Proteomic studies have been conducted for several cold-adapted microorganisms such as Methanococcoides burtonii (Goodchild et al. 2004, 2005), Bacillus psychrosaccharolyticus (Seo et al. 2004), Psychrobacter cryohalolentis K5 (Bakermans et al. 2007), and Psychrobacter articus 273-4 (Zheng et al. 2007). It was found that different cold-adapted microorganisms produce different cold-inducible proteins. Thus different cold-adapted microorganisms are supposed to use different strategies to cope with cold environments. Nevertheless, some of those strategies appear to be common in several cold-adapted microorganisms. Cold induction of an RNA chaperone, CspA, is observed in many bacteria, including Arthrobacter globiformis SI55 (Berger et al. 1997), P. cryohalolentis K5 (Bakermans et al. 2007), and S. livingstonensis Ac10. PPIase, which facilitates protein folding, is inducibly produced at low temperatures in several cold-adapted microorganisms, such as Shewanella sp. SIB1 (Suzuki et al. 2004), M. burtonii (Goodchild et al. 2004), P. articus 273-4 (Zheng et al. 2007), and S. livingstonensis Ac10, although the type of cold-inducible PPIase is different in different cold-adapted microorganisms. It is likely that isomerization of peptidyl-prolyl bonds for proper protein folding is a crucial process for many microorganisms to survive at low temperatures. The modulation of RNA polymerase is also supposed to be important for the cells to grow at low temperatures because subunits of these complexes of several cold-adapted microorganisms, RNA polymerase subunit E from M. burtonii (Goodchild et al. 2004) and RNA polymerase α subunit from P. articus 273-4 (Zheng et al. 2007) and S. livingstonensis Ac10, are up-regulated at low temperatures. More distinctive features of proteomes of cold-adapted microorganisms will be clarified by future proteomic studies of other cold-adapted microorganisms, which will facilitate our understanding of their cold-adaptation mechanisms.
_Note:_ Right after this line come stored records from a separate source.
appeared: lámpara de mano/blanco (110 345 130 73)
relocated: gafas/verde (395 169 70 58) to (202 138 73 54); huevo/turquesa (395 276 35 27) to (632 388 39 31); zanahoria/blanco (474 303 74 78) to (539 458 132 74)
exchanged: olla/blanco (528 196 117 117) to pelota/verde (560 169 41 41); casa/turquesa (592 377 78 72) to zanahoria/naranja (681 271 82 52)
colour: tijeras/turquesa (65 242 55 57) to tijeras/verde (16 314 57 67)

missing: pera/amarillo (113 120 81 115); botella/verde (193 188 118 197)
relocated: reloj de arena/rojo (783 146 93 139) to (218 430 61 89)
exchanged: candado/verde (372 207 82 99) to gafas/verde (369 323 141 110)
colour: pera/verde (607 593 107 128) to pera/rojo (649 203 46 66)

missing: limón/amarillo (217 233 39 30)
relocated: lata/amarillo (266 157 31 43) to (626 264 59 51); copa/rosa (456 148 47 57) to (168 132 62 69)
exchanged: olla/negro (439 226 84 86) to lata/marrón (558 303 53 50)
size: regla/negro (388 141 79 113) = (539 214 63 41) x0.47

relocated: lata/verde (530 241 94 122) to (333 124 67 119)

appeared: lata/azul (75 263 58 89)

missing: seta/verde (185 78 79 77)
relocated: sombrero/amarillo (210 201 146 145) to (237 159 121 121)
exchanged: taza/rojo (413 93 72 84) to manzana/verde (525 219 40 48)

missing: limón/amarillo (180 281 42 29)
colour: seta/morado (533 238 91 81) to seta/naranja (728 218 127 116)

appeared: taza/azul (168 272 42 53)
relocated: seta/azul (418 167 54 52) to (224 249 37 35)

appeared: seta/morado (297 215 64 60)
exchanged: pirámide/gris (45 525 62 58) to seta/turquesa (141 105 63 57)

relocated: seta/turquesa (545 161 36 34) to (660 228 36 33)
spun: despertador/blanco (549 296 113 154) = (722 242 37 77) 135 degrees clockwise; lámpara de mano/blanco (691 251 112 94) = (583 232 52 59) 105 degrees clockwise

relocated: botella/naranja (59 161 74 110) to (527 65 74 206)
Cold adaptation is similar to pressure adaptation in several respects (Welch et al. 1993; Ishii et al. 2005). For example, both low temperature and high pressure decrease membrane fluidity, and the cells must modify the membrane component to maintain the membrane fluidity upon exposure to these environments. It has been reported that many cold shock proteins are inducibly synthesized under high-pressure conditions. Thus, characterization of cold-inducible proteins may also be helpful to understand mechanism of cellular adaptation to high pressure.